> _Kutipan Halaman_
************
3) Rencana Pengelolaan Kota Pusaka didukung manajemen yang handal, holistik, sistematik,

dan komprehensif serta pengolahan pusaka alam, budaya dan saujana secara paralel,

harmonis dan berkelanjutan melalui pengembangan instrumen-instrumen penataan dan

pelestarian kota pusaka.

INSTRUMEN PENATAAN DAN PELESTARIAN KOTA PUSAKA

1) Kelembagaan dan Tata Kelola Kota Pusaka

Kota pusaka memiliki kelembagaan dan tata kelola kota terdiri dari unsur masyarakat,

swasta dan pemerintah dengan berbagai kelengkapannya. Kelembagaan didukung oleh

upaya peningkatan kualitas sumberdaya manusia, serta perangkat hukum dan mekanisme

penerapannya.

Page 47: ”Di abad 21, kota yang direncanakan menjadi kota dunia

47

2) Inventarisasi dan Dokumentasi Pusaka

Kota pusaka mengenali aset pusakanya melalui sistem inventarisasi yang handal, holistik

dan sistematik. Inventarisasi aset pusaka perlu diikuti dengan analisis signifikansi,

penetapan serta panduan pengamanan dan pelestariannya. Hasilnya disusun dalam

dokumentasi yang mudah diakses bagi semua.

3) Informasi, Edukasi dan Promosi Kota Pusaka

Kota pusaka perlu memiliki sistem informasi pusaka baik secara digital maupun

diwujudkan dalam bentuk Galeri Pusaka yang dinamis dan mudah dijangkau oleh

masyarakat, memiliki pendidikan pusaka secara formal dan non-formal dan

mengembangkan promosi yang mendorong orang untuk terus mempelajari, mencintai dan

melestarikan pusaka.

4) Ekonomi Kota Pusaka

Kota pusaka mengembangkan pusaka sebagai sumberdaya yang dilestarikan secara

dinamis, sehingga dapat dikembangkan dan dimanfaatkan serta dipasarkan untuk

kesejahteraan masyarakat. Strategi kerja sama antara pemerintah dan swasta serta

masyarakat akan memberikan sinergi pengelolaan dan pemanfaatan yang optimal.

5) Pengelolaan Resiko Bencana untuk Kota Pusaka

Kota pusaka mengenali ancaman bencana terhadap aset pusakanya dengan

mengembangkan dan mengintegrasikan kegiatan penanggulangan bencana yang mencakup

tahapan kesiapsiagaan, tanggap darurat dan pemulihan dalam kebijakan penataan dan

pelestarian kota pusaka.

6) Pengembangan Kehidupan Budaya Masyarakat

Kota pusaka memahami basis penting pelestarian pusaka adalah pemahaman, kecintaan,

dan apresiasi pada nilai budaya, serta peran aktif dalam kegiatan budaya. Kota pusaka

mengembangkan kehidupan budaya dan kreatif yang menghasilkan karya-karya baru yang

menyerap nilai-nilai serta kearifan pusaka.
************
> _Daftar Baris_
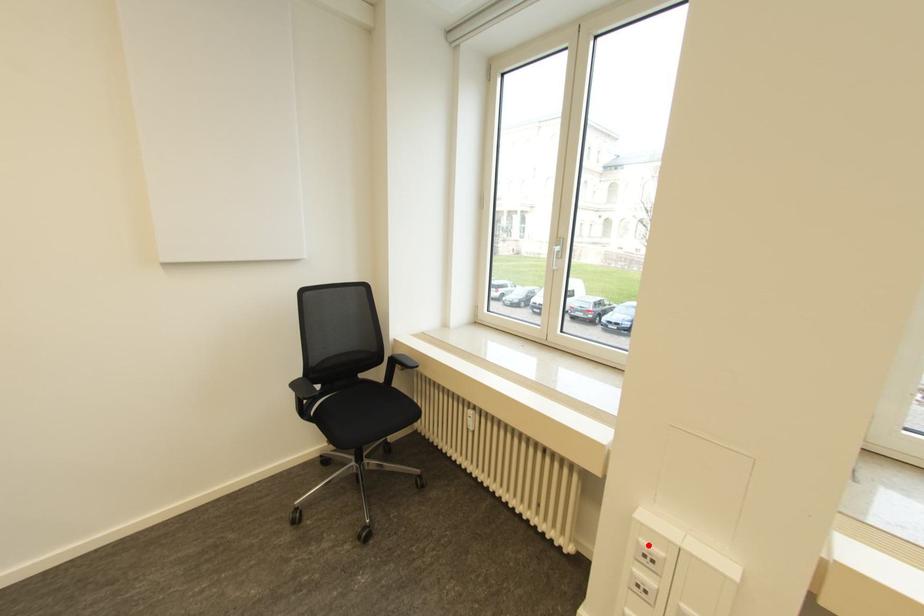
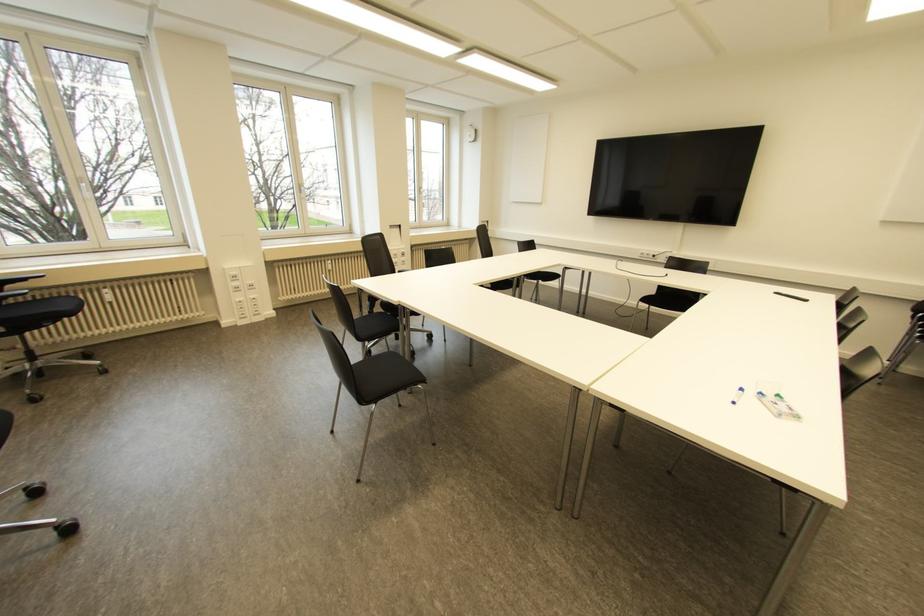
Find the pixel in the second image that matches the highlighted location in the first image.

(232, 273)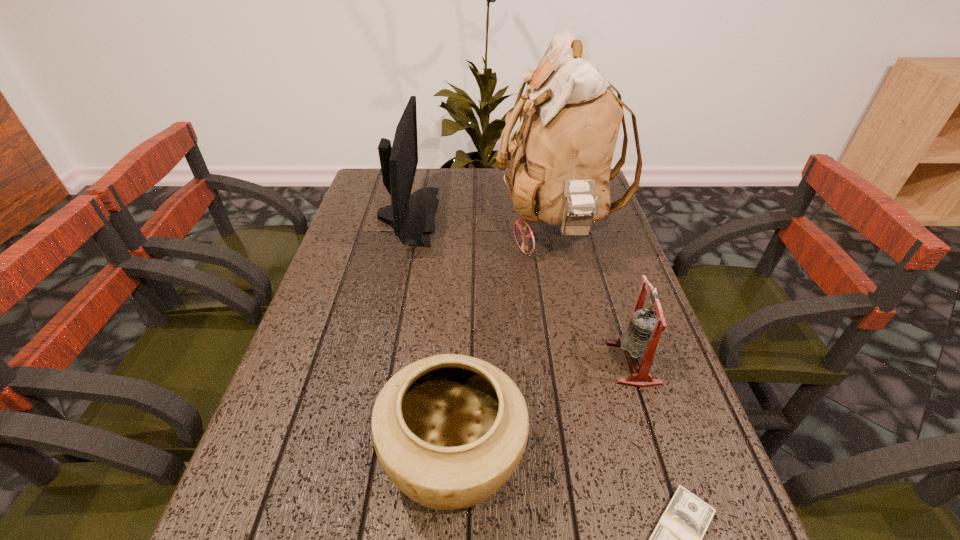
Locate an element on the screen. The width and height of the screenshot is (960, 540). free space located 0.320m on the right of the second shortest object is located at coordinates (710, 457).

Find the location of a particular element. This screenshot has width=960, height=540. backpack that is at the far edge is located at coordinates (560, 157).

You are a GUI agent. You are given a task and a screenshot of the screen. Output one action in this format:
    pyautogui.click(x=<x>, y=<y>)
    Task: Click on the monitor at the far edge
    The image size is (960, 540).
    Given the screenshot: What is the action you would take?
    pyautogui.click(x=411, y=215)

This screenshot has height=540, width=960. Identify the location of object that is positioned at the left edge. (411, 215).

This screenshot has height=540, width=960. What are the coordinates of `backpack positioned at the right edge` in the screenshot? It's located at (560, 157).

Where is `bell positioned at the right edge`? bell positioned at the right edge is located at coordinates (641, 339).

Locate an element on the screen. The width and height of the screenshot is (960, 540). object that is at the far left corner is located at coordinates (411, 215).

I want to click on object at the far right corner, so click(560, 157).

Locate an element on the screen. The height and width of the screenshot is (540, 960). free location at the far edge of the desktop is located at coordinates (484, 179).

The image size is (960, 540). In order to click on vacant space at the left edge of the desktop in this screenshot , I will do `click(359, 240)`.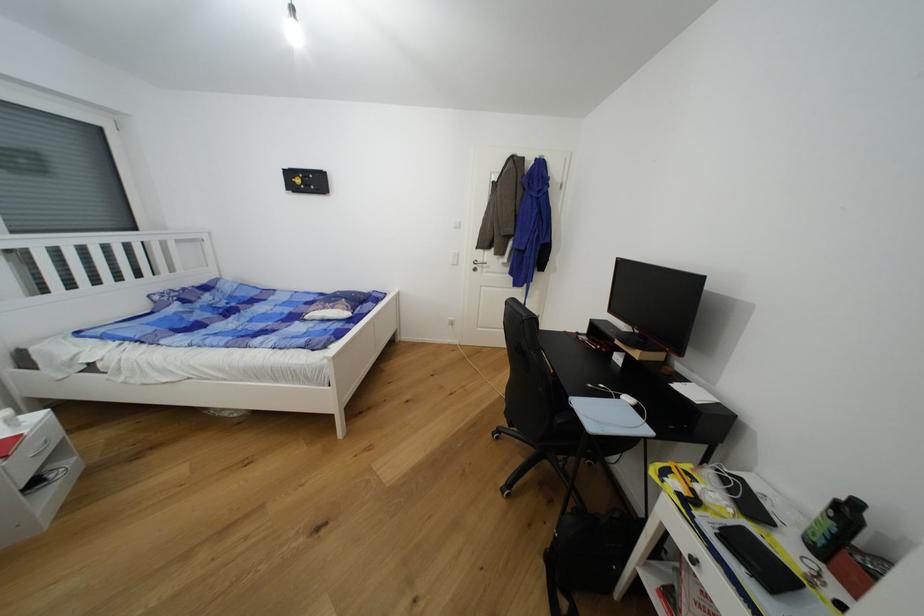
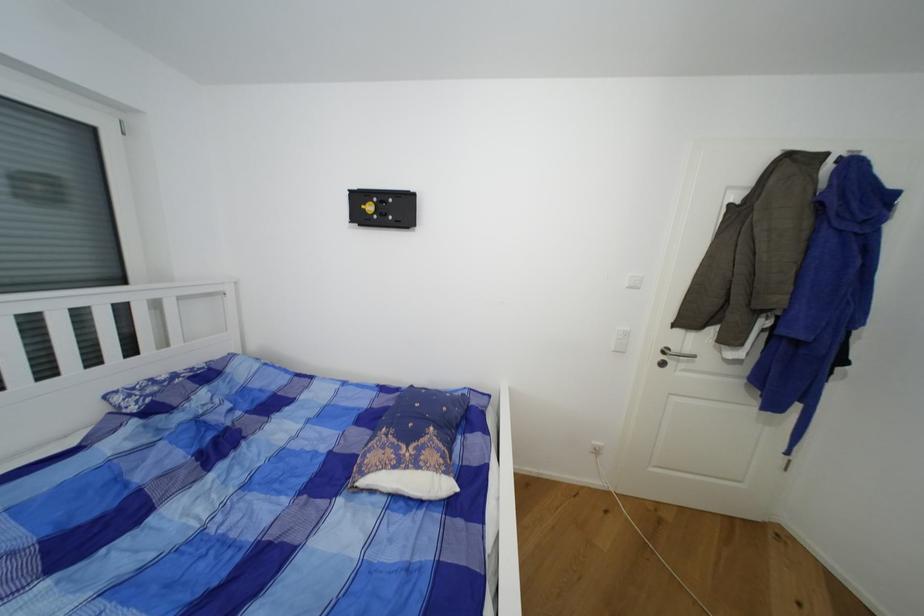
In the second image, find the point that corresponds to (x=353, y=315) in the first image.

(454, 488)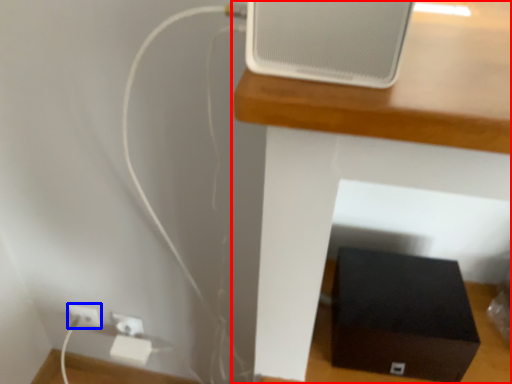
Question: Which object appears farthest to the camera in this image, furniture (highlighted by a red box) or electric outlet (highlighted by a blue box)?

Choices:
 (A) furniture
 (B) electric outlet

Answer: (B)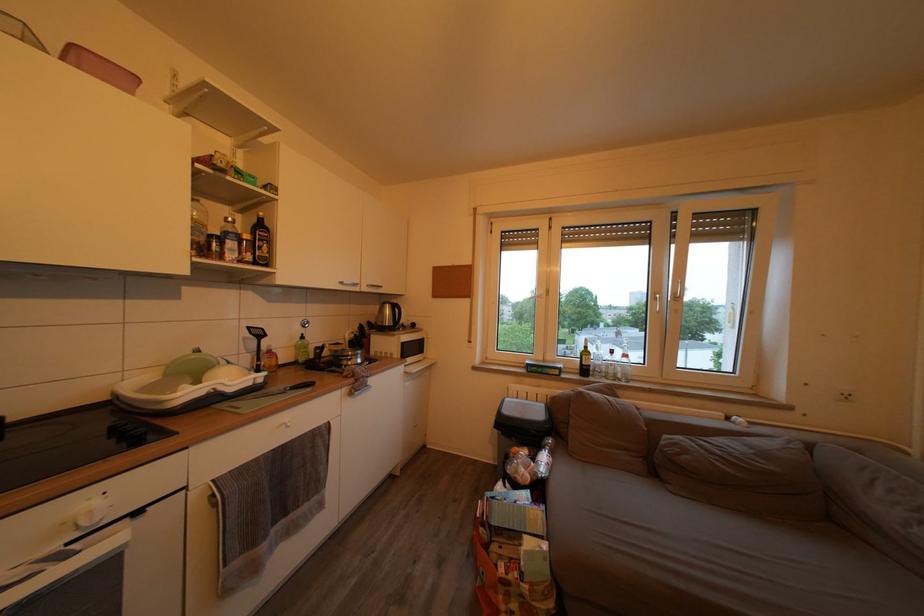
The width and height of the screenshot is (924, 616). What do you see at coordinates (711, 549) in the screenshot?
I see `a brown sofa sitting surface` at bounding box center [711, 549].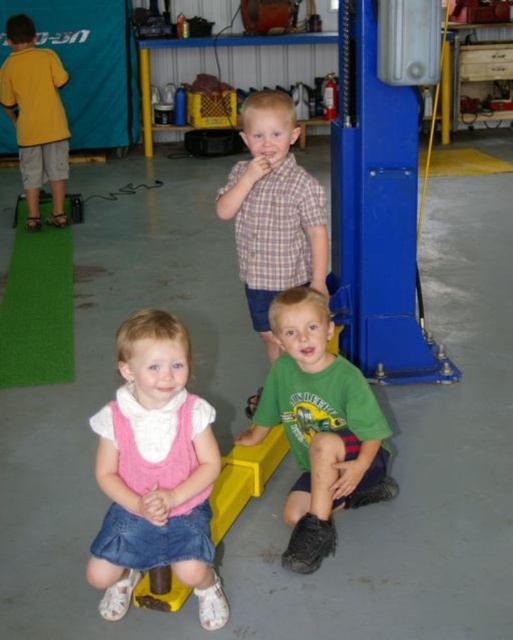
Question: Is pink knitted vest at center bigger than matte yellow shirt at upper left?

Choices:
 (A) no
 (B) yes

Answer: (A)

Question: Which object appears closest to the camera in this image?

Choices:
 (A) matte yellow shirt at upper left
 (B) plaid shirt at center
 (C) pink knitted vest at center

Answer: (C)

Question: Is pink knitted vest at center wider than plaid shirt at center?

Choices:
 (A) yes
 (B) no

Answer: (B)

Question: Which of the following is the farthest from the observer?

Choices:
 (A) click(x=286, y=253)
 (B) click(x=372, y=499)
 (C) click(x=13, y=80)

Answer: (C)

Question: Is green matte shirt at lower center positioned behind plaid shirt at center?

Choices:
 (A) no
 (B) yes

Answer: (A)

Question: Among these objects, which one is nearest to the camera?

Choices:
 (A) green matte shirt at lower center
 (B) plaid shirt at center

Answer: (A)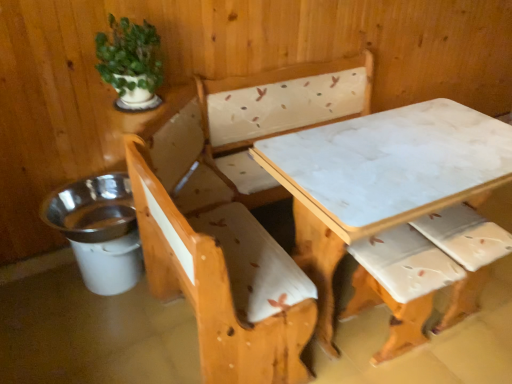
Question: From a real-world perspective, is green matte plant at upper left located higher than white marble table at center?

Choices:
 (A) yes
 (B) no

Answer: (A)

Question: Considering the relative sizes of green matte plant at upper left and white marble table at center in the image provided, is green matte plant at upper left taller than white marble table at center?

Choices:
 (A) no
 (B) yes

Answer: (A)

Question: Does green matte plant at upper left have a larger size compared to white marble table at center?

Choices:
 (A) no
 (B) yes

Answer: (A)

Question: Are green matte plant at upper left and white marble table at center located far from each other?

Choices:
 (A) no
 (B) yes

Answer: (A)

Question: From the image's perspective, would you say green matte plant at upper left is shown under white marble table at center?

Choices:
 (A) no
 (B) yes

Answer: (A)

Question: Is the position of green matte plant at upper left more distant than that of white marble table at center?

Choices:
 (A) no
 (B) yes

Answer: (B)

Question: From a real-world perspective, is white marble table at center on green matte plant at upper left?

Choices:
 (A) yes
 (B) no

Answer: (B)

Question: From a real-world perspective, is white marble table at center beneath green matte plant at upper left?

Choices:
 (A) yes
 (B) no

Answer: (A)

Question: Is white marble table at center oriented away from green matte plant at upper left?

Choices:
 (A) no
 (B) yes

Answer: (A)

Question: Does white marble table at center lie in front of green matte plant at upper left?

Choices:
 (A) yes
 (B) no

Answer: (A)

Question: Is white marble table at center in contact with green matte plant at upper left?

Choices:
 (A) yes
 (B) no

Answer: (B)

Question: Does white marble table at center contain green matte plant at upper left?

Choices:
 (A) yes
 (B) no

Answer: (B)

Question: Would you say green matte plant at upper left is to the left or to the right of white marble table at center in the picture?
************
> _Tujuan Latihan_
Perbarui teks tentang kota pusaka dari "swasta dan pemerintah" sampai "penerapannya." dengan mengganti "perangkat hukum" menjadi "instrumen hukum", lalu tuliskan bagian itu kembali.

> _Penyelesaian_
swasta dan pemerintah dengan berbagai kelengkapannya. Kelembagaan didukung oleh

upaya peningkatan kualitas sumberdaya manusia, serta instrumen hukum dan mekanisme

penerapannya.